🤖 AI Summary
Single-image deraining remains highly challenging due to the structural characteristics of rain streaks, including their multi-scale nature, strong directional patterns, and concentration in the frequency domain. To address this, this work proposes SpectralDiff, a novel framework that introduces structured spectral perturbations during the diffusion process to progressively suppress multi-directional rain components. The method employs a fully multiplicative U-Net architecture, leveraging the convolution theorem to reformulate spatial convolutions as element-wise products in the frequency domain, thereby preserving modeling capacity while significantly enhancing computational efficiency. Extensive experiments demonstrate that SpectralDiff achieves state-of-the-art performance on both synthetic and real-world rainy image datasets, with a more compact model size and faster inference speed compared to existing diffusion-based approaches.
📝 Abstract
Rain streaks manifest as directional and frequency-concentrated structures that overlap across multiple scales, making single-image rain removal particularly challenging.
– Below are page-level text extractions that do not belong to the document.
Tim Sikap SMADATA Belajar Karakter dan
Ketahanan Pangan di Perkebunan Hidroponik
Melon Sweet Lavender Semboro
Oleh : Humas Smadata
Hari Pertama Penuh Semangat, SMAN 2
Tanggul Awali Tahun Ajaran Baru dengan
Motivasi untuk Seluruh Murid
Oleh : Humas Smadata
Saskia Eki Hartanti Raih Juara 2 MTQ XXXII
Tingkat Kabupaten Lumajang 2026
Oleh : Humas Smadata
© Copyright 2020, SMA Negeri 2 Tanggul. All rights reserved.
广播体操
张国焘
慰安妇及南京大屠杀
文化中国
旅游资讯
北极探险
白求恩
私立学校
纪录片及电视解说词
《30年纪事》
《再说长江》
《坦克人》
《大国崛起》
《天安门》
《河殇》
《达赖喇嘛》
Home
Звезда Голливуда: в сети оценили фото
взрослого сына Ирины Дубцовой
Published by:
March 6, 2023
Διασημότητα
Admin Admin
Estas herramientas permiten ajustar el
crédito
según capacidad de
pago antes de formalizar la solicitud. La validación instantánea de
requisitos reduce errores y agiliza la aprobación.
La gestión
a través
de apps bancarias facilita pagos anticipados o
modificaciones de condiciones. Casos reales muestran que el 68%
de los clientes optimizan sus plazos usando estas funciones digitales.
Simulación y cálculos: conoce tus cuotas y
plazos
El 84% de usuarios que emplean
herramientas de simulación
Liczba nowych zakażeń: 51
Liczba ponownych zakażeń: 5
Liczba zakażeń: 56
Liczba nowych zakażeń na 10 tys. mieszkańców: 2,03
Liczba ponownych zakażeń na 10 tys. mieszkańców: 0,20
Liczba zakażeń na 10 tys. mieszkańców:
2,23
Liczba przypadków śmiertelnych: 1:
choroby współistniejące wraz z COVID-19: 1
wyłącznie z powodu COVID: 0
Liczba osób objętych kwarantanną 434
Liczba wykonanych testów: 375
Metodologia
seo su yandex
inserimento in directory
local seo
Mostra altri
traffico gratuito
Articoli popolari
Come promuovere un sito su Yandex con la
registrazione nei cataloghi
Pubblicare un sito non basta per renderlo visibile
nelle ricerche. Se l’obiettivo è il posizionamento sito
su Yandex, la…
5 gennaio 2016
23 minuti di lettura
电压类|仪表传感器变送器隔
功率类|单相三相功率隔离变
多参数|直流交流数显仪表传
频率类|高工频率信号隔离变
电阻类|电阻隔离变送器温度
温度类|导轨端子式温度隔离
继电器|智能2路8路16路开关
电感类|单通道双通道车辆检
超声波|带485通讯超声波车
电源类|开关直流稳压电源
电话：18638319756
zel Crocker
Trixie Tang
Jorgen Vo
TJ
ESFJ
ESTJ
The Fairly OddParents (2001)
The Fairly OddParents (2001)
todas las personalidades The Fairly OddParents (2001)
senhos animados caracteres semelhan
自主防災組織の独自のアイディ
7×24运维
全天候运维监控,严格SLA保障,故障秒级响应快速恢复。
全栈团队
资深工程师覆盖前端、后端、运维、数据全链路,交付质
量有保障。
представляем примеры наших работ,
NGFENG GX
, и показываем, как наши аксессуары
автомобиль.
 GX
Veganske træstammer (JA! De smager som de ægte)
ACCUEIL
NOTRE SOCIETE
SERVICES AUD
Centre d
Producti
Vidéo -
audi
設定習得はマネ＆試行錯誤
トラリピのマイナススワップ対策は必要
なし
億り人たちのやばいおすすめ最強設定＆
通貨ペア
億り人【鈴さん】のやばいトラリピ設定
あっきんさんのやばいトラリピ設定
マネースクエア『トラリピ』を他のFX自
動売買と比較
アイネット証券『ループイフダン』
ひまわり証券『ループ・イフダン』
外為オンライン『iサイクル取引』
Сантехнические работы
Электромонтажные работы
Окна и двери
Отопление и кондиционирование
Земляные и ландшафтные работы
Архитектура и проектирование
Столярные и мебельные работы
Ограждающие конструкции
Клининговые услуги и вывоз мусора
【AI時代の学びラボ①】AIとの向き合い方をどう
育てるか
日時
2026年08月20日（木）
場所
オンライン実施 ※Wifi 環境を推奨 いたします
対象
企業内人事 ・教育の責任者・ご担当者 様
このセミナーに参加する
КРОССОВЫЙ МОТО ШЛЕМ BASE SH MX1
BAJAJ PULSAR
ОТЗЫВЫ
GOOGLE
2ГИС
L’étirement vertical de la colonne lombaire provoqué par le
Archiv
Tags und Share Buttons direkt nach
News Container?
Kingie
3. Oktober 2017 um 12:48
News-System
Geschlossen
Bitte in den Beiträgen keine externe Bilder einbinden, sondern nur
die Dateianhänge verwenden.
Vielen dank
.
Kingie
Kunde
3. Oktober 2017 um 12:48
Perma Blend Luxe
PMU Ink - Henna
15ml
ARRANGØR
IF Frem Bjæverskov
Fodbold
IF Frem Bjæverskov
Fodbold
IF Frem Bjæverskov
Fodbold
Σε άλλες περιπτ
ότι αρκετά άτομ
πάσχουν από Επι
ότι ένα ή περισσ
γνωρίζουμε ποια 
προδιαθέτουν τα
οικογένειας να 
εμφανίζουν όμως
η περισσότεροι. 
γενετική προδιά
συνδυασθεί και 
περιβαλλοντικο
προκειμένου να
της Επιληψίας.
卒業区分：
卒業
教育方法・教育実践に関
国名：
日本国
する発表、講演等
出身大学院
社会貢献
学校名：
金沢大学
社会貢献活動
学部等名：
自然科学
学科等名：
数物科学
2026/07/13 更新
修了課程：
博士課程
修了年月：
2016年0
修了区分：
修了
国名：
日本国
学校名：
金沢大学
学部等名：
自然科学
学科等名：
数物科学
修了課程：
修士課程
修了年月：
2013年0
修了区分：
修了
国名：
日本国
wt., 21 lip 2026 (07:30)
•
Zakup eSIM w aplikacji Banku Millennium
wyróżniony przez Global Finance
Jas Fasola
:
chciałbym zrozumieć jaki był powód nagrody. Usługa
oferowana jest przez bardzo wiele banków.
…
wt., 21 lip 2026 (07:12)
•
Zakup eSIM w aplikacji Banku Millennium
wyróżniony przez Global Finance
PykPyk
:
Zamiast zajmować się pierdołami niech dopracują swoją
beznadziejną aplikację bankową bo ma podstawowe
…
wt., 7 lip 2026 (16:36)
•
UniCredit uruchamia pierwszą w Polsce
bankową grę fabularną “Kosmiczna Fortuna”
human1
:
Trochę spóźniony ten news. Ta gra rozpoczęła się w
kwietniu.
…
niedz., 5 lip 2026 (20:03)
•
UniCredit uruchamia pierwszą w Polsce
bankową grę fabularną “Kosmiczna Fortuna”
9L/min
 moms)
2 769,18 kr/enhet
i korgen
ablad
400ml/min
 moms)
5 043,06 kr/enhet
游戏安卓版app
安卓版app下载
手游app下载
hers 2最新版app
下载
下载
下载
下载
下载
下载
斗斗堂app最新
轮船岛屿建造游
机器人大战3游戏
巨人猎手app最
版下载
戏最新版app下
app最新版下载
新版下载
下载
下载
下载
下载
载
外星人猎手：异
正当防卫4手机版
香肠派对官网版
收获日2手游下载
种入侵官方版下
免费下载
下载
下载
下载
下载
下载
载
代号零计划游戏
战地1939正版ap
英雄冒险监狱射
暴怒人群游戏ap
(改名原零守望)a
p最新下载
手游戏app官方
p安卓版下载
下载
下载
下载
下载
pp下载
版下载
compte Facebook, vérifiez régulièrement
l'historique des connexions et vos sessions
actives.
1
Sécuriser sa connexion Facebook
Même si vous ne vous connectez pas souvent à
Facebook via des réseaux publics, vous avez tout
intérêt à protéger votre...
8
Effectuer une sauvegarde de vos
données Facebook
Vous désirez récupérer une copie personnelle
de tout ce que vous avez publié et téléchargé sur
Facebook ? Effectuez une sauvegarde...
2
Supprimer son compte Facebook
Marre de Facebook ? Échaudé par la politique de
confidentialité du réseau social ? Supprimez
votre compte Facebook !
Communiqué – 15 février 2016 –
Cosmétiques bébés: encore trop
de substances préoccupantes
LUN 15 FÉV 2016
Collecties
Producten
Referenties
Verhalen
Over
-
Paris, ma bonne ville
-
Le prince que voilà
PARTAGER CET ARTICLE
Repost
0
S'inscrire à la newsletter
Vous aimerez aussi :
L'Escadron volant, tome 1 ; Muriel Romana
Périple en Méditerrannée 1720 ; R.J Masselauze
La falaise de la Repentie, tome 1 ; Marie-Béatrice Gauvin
While diffusion-based restoration models provide a powerful framework for progressive denoising, standard spatial-domain diffusion does not explicitly account for such structured spectral characteristics. We introduce SpectralDiff, a spectral-structured diffusion-based framework tailored for single-image rain removal. Rather than redefining the diffusion formulation, our method incorporates structured spectral perturbations to guide the progressive suppression of multi-directional rain components. To support this design, we further propose a full-product U-Net architecture that leverages the convolution theorem to replace convolution operations with element-wise product layers, improving computational efficiency while preserving modeling capacity. Extensive experiments on synthetic and real-world benchmarks demonstrate that SpectralDiff achieves competitive rain removal performance with improved model compactness and favorable inference efficiency compared to existing diffusion-based approaches.